The TIP report states that “Traffickers lure vulnerable, displaced Venezuelans with fraudulent employment opportunities, particularly those in irregular status, and later exploit them into sex trafficking. Since the COVID-19 pandemic we have seen an increased amount of Ecuadorians being commercially sexually exploited.
The 2022 Trafficking in Persons Report (TIP) states that displaced Venezuelans (particularly women and children), Afro-Colombians and the indigenous are most at risk of sex trafficking. There are more Colombian women and children victims of sex trafficking in tourist and large extractive areas. While Illegal armed groups often recruit youth and later exploit them in sex trafficking, eighty percent of the sex trafficking cases were impoverished women and children that were specifically targeted by traffickers.
Colombia has been disproportionately affected by the Venezuelan migration crisis, about 2.47 million Venezuelans have settled in Colombia. This has put an economic strain on the Colombian government resulting in more vulnerable women and children. In more recent years Colombia is experiencing civil unrest groups protesting inequality, lack of access to basic necessities and education and lack of addressing corruption within the government.
Mexico is suffering from a unique phenomenon of a record number of enforced disappearances. According to the Washington Office on Latin America (WOLA) there are 100,000 recorded missing and disappeared people. A quarter of these are women and girls, 16,000 are minors and of those minors over half are girls. About 70 percent of those missing were in the last ten years.

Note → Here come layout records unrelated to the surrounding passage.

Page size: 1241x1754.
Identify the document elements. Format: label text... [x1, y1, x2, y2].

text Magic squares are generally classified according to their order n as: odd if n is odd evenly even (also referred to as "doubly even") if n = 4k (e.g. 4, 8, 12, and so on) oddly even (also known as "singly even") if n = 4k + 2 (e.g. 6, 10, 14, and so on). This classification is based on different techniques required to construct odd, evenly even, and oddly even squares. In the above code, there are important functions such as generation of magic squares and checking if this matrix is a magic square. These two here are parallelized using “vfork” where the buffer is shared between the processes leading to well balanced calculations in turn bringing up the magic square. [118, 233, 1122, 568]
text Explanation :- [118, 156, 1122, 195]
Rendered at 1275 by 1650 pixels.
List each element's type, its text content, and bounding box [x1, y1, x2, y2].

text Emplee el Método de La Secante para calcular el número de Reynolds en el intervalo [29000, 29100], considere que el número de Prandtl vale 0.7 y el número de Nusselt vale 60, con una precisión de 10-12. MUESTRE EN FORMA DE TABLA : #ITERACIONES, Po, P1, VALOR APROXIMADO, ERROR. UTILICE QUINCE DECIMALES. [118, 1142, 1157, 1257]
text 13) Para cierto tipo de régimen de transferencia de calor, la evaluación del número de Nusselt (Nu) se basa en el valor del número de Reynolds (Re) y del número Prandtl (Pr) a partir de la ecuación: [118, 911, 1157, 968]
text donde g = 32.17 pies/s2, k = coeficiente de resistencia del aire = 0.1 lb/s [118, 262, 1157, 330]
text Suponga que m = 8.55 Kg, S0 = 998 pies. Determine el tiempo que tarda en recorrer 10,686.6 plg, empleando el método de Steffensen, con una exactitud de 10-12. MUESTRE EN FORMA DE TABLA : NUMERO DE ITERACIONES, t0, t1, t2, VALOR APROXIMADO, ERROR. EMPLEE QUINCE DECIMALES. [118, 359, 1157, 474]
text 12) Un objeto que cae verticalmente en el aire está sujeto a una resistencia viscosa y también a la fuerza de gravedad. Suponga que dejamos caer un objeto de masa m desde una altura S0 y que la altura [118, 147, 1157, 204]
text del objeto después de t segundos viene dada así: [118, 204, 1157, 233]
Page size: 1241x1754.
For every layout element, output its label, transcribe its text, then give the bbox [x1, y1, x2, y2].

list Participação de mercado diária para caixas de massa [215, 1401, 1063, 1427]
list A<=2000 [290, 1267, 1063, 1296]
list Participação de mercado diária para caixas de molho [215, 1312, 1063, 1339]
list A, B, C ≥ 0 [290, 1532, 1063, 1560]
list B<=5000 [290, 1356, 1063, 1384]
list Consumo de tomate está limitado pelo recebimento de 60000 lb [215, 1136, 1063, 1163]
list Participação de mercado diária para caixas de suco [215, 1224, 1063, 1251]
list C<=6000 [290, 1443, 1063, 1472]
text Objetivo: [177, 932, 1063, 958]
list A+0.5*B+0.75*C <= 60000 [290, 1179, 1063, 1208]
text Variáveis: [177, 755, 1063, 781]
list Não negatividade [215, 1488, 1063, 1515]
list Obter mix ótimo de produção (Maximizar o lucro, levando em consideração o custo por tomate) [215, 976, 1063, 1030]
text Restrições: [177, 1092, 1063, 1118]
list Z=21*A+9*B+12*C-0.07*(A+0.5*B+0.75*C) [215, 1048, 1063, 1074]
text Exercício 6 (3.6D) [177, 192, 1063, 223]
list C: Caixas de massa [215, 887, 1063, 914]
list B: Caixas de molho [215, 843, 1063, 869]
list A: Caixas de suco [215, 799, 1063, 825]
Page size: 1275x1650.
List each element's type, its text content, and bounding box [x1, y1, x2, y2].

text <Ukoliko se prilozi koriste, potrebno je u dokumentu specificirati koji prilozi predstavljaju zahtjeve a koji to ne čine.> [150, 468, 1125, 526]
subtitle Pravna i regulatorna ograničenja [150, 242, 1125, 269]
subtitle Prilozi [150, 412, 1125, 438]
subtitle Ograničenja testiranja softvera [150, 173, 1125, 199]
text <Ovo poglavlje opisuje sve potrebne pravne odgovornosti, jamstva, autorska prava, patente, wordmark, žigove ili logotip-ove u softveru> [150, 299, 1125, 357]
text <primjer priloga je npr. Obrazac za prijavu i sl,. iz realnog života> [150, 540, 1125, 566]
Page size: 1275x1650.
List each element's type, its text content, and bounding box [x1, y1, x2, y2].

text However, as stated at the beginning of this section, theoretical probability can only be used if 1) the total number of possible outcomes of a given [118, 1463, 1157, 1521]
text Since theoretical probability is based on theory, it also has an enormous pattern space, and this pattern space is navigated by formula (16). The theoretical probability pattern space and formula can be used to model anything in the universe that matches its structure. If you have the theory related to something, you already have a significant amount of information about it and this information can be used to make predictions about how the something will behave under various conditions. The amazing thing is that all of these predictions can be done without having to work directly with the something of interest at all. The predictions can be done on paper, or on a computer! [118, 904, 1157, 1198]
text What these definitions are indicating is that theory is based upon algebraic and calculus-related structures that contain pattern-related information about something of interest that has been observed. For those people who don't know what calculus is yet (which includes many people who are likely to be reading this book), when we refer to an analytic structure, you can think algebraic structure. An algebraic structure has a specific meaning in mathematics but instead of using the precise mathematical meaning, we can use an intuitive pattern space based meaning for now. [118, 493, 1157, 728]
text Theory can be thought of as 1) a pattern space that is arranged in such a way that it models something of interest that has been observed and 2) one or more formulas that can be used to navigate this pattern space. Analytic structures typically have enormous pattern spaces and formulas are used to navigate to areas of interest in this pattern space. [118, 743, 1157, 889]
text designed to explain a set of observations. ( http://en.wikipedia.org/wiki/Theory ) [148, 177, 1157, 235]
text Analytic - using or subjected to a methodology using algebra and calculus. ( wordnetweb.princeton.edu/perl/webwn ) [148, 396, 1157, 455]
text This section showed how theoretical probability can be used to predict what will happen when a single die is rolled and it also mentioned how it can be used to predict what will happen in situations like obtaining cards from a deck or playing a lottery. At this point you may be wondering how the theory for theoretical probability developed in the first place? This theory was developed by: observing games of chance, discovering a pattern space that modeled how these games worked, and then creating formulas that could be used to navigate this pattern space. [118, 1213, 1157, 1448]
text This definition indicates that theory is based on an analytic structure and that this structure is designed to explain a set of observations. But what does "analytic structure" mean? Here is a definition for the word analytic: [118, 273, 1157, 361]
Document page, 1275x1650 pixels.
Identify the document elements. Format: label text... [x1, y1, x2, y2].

The majority have family members that have been the sole investigators searching for them, attributing to the collective assumption that the majority are victims of human trafficking. While this crisis is multilayered there is overwhelming evidence of impunity in the majority of the cases.
In 2021 WOLA published the article For Disappearances to End Justice Must Begin where they outlined the agonizing process families of the disappeared endure in search of justice; and their loved ones remains. Families are rarely supported by government officials and rely on support from NGOs.